Paas: “Dat klopt. Het schrijven van dit boek appelleerde aan onze intellectuele vermogens en dat dwong ons afstand te nemen. Het schrijven was voor mij een manier om verschillende denkwijzen te ordenen en bepaalde intuïties te verwoorden. Je moet als het ware uit je geloof stappen en er kritisch naar kijken. Als wetenschapper ben je gewend om je eigen standpunten te overstijgen. Je kijkt er op een andere manier naar, maar als christen schakel je daarbij niet je geloof uit. Analyseren is niet hetzelfde als ervaren.”
Peels: “We schakelen natuurlijk niet zomaar ons geloof uit. Wel kiezen we een uitgangspunt waarbij we in gesprek gaan met de lezers en zoeken naar wat we gemeenschappelijk hebben. Op relationeel niveau ervaar ik God de ene keer meer dan de andere keer. Op rationeel niveau is het constanter, want de argumenten voor het bestaan van God overtuigen mij meer.”

Reacties op het boek
De auteurs ontvingen uiteenlopend commentaar op het boek. Dit varieerde van felle reacties van enkele atheïsten en complimenten van collega’s tot ontroerende e-mails van lezers.
Peels: “De reactie van sommige mensen was niet heel inhoudelijk; bij enkelen bleek zelfs vrij snel dat ze het boek niet gelezen hadden. De meeste mensen ervaren het boek echter als prettig en nuchter, waardoor er openheid ontstaat om het gesprek aan te gaan.”

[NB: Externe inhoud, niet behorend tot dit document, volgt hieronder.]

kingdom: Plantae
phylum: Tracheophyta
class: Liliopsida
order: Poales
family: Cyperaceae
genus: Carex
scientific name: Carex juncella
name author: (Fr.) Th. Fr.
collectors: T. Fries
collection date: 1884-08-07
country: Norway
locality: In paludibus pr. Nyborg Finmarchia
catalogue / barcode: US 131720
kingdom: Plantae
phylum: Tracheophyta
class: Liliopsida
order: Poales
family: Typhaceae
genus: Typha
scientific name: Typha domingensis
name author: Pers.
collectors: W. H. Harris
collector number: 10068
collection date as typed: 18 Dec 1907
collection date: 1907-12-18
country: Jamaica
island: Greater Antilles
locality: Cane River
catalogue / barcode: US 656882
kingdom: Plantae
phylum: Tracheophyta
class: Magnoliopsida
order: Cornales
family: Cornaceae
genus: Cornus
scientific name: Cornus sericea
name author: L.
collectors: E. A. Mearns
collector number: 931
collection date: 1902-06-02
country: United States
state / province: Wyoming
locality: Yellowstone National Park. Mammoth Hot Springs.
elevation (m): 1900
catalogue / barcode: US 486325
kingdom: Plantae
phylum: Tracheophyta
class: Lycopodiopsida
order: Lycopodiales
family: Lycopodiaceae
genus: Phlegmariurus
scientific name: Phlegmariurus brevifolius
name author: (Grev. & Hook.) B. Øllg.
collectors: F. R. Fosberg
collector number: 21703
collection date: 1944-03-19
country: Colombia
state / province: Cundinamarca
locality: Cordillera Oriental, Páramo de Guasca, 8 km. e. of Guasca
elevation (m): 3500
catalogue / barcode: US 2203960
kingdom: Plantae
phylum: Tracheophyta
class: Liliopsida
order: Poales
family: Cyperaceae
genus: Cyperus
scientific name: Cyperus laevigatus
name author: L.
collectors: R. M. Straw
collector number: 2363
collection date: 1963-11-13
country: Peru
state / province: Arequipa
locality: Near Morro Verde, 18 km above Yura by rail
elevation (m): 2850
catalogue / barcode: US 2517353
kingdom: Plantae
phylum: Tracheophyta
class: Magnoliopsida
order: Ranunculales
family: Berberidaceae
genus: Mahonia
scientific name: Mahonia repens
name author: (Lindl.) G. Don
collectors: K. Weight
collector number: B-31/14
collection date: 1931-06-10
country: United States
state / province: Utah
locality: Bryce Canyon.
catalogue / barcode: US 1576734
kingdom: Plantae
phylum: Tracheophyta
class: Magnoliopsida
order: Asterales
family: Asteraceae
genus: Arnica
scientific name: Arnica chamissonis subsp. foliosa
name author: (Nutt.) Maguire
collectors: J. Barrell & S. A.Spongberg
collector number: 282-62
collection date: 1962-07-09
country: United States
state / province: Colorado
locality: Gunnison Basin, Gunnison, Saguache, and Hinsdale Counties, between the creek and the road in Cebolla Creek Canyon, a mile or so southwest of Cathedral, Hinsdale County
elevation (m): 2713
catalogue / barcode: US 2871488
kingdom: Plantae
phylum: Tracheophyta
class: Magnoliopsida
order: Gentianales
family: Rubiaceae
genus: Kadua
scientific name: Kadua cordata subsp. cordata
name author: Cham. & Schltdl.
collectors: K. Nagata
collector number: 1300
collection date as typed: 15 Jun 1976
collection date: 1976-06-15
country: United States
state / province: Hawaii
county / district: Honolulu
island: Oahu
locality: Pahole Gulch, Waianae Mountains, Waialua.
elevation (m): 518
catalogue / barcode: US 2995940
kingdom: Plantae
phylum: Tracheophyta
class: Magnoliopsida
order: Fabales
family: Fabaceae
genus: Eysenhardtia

Er is ook kritiek gekomen vanuit christelijke hoek.
Paas: “Rooms-katholieken vinden het heel interessant en reageren positief. Een aantal ietwat vrijzinnige protestanten reageert negatief en enigszins bevooroordeeld op het boek.”
Peels: “Voor een deel vindt de liberale hoek van de christelijke gemeenschap het mateloos irritant. Daar krijgen mensen de kriebels. In dit boek wordt het christelijk geloof namelijk concreet. We hebben het over een persoonlijke God, die de kosmos gemaakt heeft en die ook ingrijpt in de werkelijkheid. Hij doet wonderen, spreekt en geeft ervaringen. Het is een concreet Iemand.”

Voorthuijzen: “Voor een liberale gelovige wordt dit al te beklemmend?”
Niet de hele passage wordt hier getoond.